A firm believer that "colored photagraphy was the future," Sergei Mikhailovich Prokudin-Gorskii, a Russian photographer, documented the colorful world with a set of images for each of the three color channels: red, blue, and green. The technology at the time could not successfully reconstruct the color-decomposed photagraph into colored images. Luckily, with the advant of computer vision, we can, more than 100 years later, reconstruct the colored photos and look into the deep time with vivid colors.
First I implemented the exhaustive search for low resolution images. I chose one color (green) as the base layer and attempted to align the other two layers on the base layer one at a time. To align the layer pairs, I first experimented with a naive exhaustive search without any preprocessing. I simply looped over every single shift in the x, y directions, calculated a metric, and kept the shift that created the optimal metric. I tried both euclidean distance and normalized cross correlation (NCC). For euclidean distance, I kept the shift that generated the lowest distance, whereas for NCC, I kept the one with the maximum score. This was because a set of similar images would produce a low distance and a high correlation. Since NCC performed slightly better than euclidean distance, I used NCC for all images. However, this was not enough to successfully align the layers, so I tried to preprocess each color layer. After further examinations, I figured out that the rugged edges of the layers messed up the alignment algorithm. Thus, I cropped each layer by 5% of the image height/width in each direction from each side. This update finally properly aligned the image pairs. Using this finalized algorithm, I was able to stack the aligned layers together to produce a visually pleasing colored image for most small images.
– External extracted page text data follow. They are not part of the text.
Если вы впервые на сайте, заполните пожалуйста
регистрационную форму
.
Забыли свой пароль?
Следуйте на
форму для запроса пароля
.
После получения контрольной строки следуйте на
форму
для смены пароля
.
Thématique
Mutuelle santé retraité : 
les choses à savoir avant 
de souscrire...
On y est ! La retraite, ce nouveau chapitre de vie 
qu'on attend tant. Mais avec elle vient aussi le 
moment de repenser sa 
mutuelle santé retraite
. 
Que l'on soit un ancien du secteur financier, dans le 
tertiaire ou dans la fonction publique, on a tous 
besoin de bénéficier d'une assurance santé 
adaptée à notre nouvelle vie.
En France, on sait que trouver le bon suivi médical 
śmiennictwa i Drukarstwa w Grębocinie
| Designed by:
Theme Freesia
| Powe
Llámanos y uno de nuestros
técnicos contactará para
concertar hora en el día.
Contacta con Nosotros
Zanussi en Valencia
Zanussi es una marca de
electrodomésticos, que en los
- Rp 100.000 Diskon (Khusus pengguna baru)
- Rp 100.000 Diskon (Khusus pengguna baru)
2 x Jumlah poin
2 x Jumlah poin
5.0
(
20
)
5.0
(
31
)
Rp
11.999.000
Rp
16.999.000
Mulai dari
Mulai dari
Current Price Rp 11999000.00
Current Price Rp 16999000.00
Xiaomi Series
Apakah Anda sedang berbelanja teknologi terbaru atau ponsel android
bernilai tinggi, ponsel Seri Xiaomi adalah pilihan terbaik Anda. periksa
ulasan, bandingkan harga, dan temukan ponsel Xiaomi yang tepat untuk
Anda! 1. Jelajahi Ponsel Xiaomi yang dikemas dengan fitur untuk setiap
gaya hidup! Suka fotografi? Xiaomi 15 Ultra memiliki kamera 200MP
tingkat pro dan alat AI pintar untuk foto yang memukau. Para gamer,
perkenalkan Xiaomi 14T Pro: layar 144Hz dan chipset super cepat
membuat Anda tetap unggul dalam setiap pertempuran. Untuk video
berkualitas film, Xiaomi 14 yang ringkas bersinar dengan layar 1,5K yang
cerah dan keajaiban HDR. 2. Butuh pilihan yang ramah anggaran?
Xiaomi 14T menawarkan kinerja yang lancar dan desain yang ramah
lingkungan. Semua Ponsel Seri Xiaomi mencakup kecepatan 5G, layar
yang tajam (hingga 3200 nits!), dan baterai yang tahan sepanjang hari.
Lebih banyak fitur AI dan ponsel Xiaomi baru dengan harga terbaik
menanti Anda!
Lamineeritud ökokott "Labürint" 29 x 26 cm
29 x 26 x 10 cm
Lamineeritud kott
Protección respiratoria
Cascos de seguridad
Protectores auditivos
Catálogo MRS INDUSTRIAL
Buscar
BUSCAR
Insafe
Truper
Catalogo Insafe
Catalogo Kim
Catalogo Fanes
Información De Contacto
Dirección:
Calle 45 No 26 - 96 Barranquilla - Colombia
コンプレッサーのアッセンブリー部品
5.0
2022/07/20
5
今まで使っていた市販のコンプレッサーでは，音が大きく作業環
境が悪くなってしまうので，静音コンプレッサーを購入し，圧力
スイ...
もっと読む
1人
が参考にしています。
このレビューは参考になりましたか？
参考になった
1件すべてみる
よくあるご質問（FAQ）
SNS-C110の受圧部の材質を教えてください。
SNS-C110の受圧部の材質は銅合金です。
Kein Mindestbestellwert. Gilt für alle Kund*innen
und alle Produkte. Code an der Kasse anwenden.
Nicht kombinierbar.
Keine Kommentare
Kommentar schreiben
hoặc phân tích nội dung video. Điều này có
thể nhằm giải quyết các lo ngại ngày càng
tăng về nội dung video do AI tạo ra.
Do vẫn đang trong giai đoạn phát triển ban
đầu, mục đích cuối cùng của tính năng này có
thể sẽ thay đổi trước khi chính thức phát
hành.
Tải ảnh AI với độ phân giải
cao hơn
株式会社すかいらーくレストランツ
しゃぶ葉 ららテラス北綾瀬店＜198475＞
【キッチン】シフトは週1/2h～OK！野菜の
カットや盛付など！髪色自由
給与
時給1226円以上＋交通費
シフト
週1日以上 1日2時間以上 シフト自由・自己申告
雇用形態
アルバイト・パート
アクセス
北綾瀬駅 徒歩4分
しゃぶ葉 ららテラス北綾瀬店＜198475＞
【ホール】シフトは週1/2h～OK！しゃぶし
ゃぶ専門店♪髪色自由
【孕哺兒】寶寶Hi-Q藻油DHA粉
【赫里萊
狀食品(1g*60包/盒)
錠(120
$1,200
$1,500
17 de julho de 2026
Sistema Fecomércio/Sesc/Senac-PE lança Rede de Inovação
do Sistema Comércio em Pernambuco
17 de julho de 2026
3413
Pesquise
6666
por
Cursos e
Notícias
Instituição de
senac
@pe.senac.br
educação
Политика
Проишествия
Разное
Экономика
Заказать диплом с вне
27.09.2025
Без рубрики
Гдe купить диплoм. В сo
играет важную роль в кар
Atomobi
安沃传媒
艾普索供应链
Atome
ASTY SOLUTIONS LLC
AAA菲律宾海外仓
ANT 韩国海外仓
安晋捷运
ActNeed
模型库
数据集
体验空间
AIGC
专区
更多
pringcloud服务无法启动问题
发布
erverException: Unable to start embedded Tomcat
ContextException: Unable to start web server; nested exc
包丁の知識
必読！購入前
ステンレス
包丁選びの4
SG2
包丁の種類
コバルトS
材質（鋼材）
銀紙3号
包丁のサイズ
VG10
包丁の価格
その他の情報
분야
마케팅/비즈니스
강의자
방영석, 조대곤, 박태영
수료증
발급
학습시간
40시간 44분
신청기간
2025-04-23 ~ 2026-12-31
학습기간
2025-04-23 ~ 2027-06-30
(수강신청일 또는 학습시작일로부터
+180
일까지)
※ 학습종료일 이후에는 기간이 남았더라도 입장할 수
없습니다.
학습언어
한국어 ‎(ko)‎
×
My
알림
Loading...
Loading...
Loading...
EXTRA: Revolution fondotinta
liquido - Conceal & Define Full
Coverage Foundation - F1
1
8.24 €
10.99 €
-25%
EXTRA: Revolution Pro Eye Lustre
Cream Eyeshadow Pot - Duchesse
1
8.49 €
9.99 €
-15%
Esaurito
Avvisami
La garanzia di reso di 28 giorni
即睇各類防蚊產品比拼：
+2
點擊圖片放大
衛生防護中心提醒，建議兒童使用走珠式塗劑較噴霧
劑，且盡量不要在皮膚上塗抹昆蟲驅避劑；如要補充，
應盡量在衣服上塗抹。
While the exhaustive search approach could easily handle low resolution images, it failed to process the high resolution (tif) files efficiently. Enters the image pyramid. Here, I implemented a recursive search from the lowest resolution all the way to the highest resolution (halfing the image dimensions each layer from top to bottom), updating the optimal shift while keeping the search window small. The recursive structures starts from the highest resolution. When the recursive calls hit a base case where the size was less than equal to 10 by 10 pixels, the function would find an optimal shift using the exhaustive search function outlined above. After the base layer returned the optimal shift, the layers above will recursively update the optimal shifts within a 10 by 10 window centered at the previous optimal shift. The reason why I used a 10 by 10 window throughout was because I needed to exhaustively search the base case image while minimizing the window size to improve speed performance. Otherwise, the algorithm may not be able to find the optimal shift in the image with the lowest quality. After the recursive stack finished, the returned value would be the optimal shift for the original image. At the outset, I tried to use a 30 by 30 window as the smallest window size, but my program was too slow, so I changed to the current configuration.
The only problem with the exhaustive search and pyramid combination was that it did poorly on cathedral.jpg. After observing the picture, I thought that the blue layer is significantly darker than the other two layers. This fact, coupled with the rough edges of the grasses and the poor image quality, made alignment with the raw image layers difficult. Therefore, I decided to use a sobel edge detector to reduce the image complexity and even out each layer's intensity. With the edge detector as a preprocessor, my algorithm successfully aligned the cathedral image.
The above pictures showed no discernable differences with the ones created by regular pyramid methods.
The above example illustrated the problem with the regular pyramid on the cathedral image. The one using edge detectors turned to be much more aligned than the regular approach.
Note that the water fall image quality was not very high. This might be because the water was flowing, so the three layers taken at different time didn't capture the same still frame.